When Liz and Harry parted ways, I continued to visit him. He remained deeply involved in his pioneering Warminster-based mental health LETS, and continued to try and kickstart other innovative ideas, including having a high street presence with LETS wants and offers advertised on smartly-presented cards with illustrations, like an up market estate agents – an idea he nearly pulled off! He also started writing his definitive how-to book on LETS for which he had received a Lotteries grant.

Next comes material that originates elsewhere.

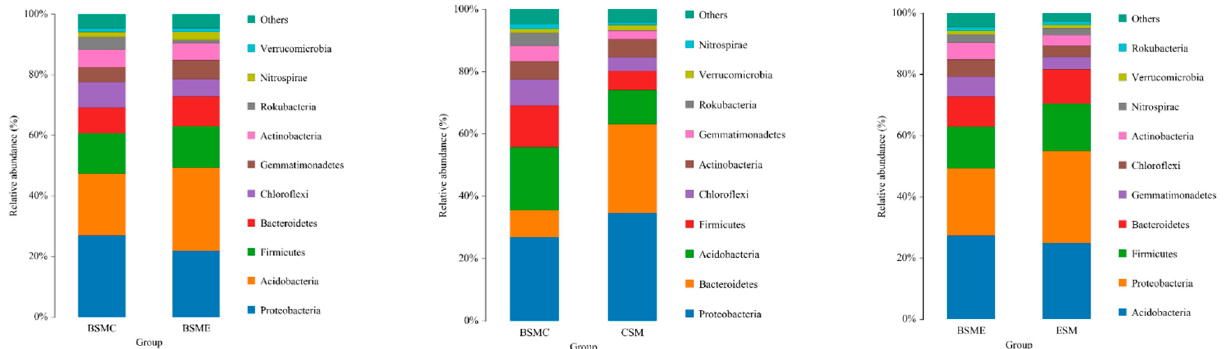
Figure 5. Histogram of relative abundance of horizontal species of the phylum. BSMC: soil microorganisms in the counterpart group before the experiment; BSME: soil microorganisms in the experimental group before the experiment; CSM: soil microorganisms in the counterpart group after the experiment; ESM: soil microorganisms in the experimental group after the experiment.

Around 2000 he became involved in another project with me and a colleague, writing a website to take the place of the now-defunct Letslink magazine. I had become upset at being unable to access the national and international LETS news that had previously been available through Letslink’s magazine, so I decided to create an interactive website to take its place. The team was me as editor / chief writer, Jerry Vahrman (creator of the ‘LOIS’ LETS software) as webmaster, and Harry as designer. We put a rather good member-driven website together, introduced with a magnificent Harry-designed hard copy; sadly it never flourished as it should have and is now defunct. Around this time Harry also asked me to speak at a German LETS conference in Kassel with him and other UK LETS innovators, the only time I have done something like that and at which we all had enormous fun.

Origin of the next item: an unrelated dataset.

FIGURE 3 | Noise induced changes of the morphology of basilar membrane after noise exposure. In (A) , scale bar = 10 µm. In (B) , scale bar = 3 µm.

Throughout all this, Harry suffered from severe and often crippling depression, aggravated by an estrangement from his daughter which affected him very deeply (an estrangement that happily was healed before his death). Every now and then I would go and visit him and take him out for the day. It could sometimes be hard not to be affected by the brutal clarity of his views on many things, yet overall I always came away more enlivened than depressed by his own inimitable viewpoint! In all the time I knew him, I never knew Harry do an unkind thing or be anything but a wonderful, original and inspiring friend. I loved him very much and mourn his passing.